The team makes extensive use of Codex “skills”—reusable capability bundles that encode engineering taste and common workflows. Remarkably, the entire codebase operates with only six skills, with the team biasing toward encoding new behaviors into existing skills rather than proliferating new ones. This constraint ensures that changes to agent behavior can be made cheaply by updating skills rather than retraining humans or rewriting extensive scaffolding.

Skills serve as the mechanism for encoding tacit engineering knowledge that would traditionally be communicated through mentorship or code review. For example, when the team identified that network calls needed timeouts for reliability, this became encoded as a skill that future work automatically applies. Similarly, skills encode preferences around testing patterns, architectural decomposition, observability instrumentation, and non-functional requirements like performance and security.
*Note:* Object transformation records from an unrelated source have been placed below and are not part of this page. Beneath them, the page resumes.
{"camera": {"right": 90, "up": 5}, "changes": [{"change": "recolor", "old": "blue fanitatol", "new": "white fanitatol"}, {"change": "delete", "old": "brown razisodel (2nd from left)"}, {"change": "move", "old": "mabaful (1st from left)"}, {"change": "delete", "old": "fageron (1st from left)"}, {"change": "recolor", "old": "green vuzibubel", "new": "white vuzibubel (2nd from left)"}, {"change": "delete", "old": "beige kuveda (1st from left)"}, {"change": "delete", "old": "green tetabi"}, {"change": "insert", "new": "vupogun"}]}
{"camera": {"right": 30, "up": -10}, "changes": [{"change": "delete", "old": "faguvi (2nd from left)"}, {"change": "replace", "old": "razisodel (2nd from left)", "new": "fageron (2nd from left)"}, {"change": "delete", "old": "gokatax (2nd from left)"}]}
The team also developed specialized skills for specific workflows. A “$land” skill, for instance, coaches Codex through the complete PR lifecycle: push the PR, wait for human and agent reviewers, wait for CI to be green, fix flakes if any occur, merge upstream, handle conflicts if they arise, wait for all checks to pass again, put the PR in the merge queue, and deal with any final flakes until successfully merged to main. This represents true delegation—the human opens their laptop twice a day to make yes/no decisions rather than managing the mechanical work of getting code into production.
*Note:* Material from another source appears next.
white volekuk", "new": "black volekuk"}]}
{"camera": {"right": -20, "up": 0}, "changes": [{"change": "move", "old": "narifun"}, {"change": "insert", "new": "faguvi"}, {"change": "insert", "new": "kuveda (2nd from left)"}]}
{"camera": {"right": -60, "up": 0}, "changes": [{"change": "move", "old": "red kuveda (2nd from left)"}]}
Code Review Agents and Autonomous Merging

The team has moved beyond human code review to autonomous agent-driven review and merge processes. When Codex locally writes a change and pushes a PR, a review agent automatically fires on PR synchronization and posts feedback. The code authoring agent is instructed to at least acknowledge and respond to review feedback, but critically, both reviewers and authors have agency to push back.

Early iterations revealed problems with this dynamic: review agents would “bully” code authors into non-convergent cycles of changes. The team addressed this by adding optionality to prompts on both sides. Review agents are instructed to bias toward merging and not surface anything greater than P2 priority (where P0 would “nuke the code base”). Code authoring agents gained the flexibility to defer feedback to follow-up work or push back when review comments would unreasonably expand scope.

This autonomous review process extends to the entire merge workflow. Code review agents, like humans, often notice tangential improvements that could be made but shouldn’t block the current PR. By giving agents the same social contract humans follow—file it to the backlog, pick it up later—the team avoided the trap of agents mechanically implementing every piece of feedback regardless of scope or priority.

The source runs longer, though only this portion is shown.